[Records supplied]
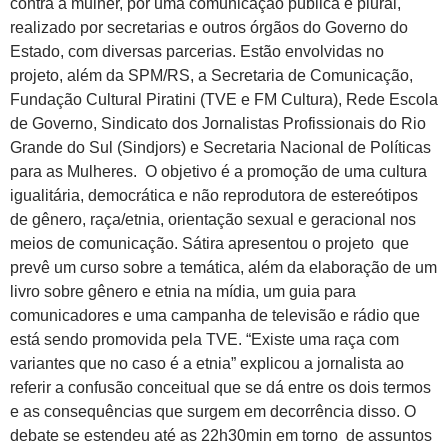
contra a mulher, por uma comunicação pública e plural,
realizado por secretarias e outros órgãos do Governo do
Estado, com diversas parcerias. Estão envolvidas no
projeto, além da SPM/RS, a Secretaria de Comunicação,
Fundação Cultural Piratini (TVE e FM Cultura), Rede Escola
de Governo, Sindicato dos Jornalistas Profissionais do Rio
Grande do Sul (Sindjors) e Secretaria Nacional de Políticas
para as Mulheres.
O objetivo é a promoção de uma cultura
igualitária, democrática e não reprodutora de estereótipos
de gênero, raça/etnia, orientação sexual e geracional nos
meios de comunicação. Sátira apresentou o projeto que
prevê um curso sobre a temática, além da elaboração de um
livro sobre gênero e etnia na mídia, um guia para
comunicadores e uma campanha de televisão e rádio que
está sendo promovida pela TVE. “Existe uma raça com
variantes que no caso é a etnia” explicou a jornalista ao
referir a confusão conceitual que se dá entre os dois termos
e as consequências que surgem em decorrência disso. O
debate se estendeu até as 22h30min em torno de assuntos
[/Records supplied]
Exercise instructions
Lines from the one containing "Fundação Cultural Piratini" through the final line of the entries are the only ones to print, and each must match exactly.

Response to the task
Fundação Cultural Piratini (TVE e FM Cultura), Rede Escola
de Governo, Sindicato dos Jornalistas Profissionais do Rio
Grande do Sul (Sindjors) e Secretaria Nacional de Políticas
para as Mulheres.
O objetivo é a promoção de uma cultura
igualitária, democrática e não reprodutora de estereótipos
de gênero, raça/etnia, orientação sexual e geracional nos
meios de comunicação. Sátira apresentou o projeto que
prevê um curso sobre a temática, além da elaboração de um
livro sobre gênero e etnia na mídia, um guia para
comunicadores e uma campanha de televisão e rádio que
está sendo promovida pela TVE. “Existe uma raça com
variantes que no caso é a etnia” explicou a jornalista ao
referir a confusão conceitual que se dá entre os dois termos
e as consequências que surgem em decorrência disso. O
debate se estendeu até as 22h30min em torno de assuntos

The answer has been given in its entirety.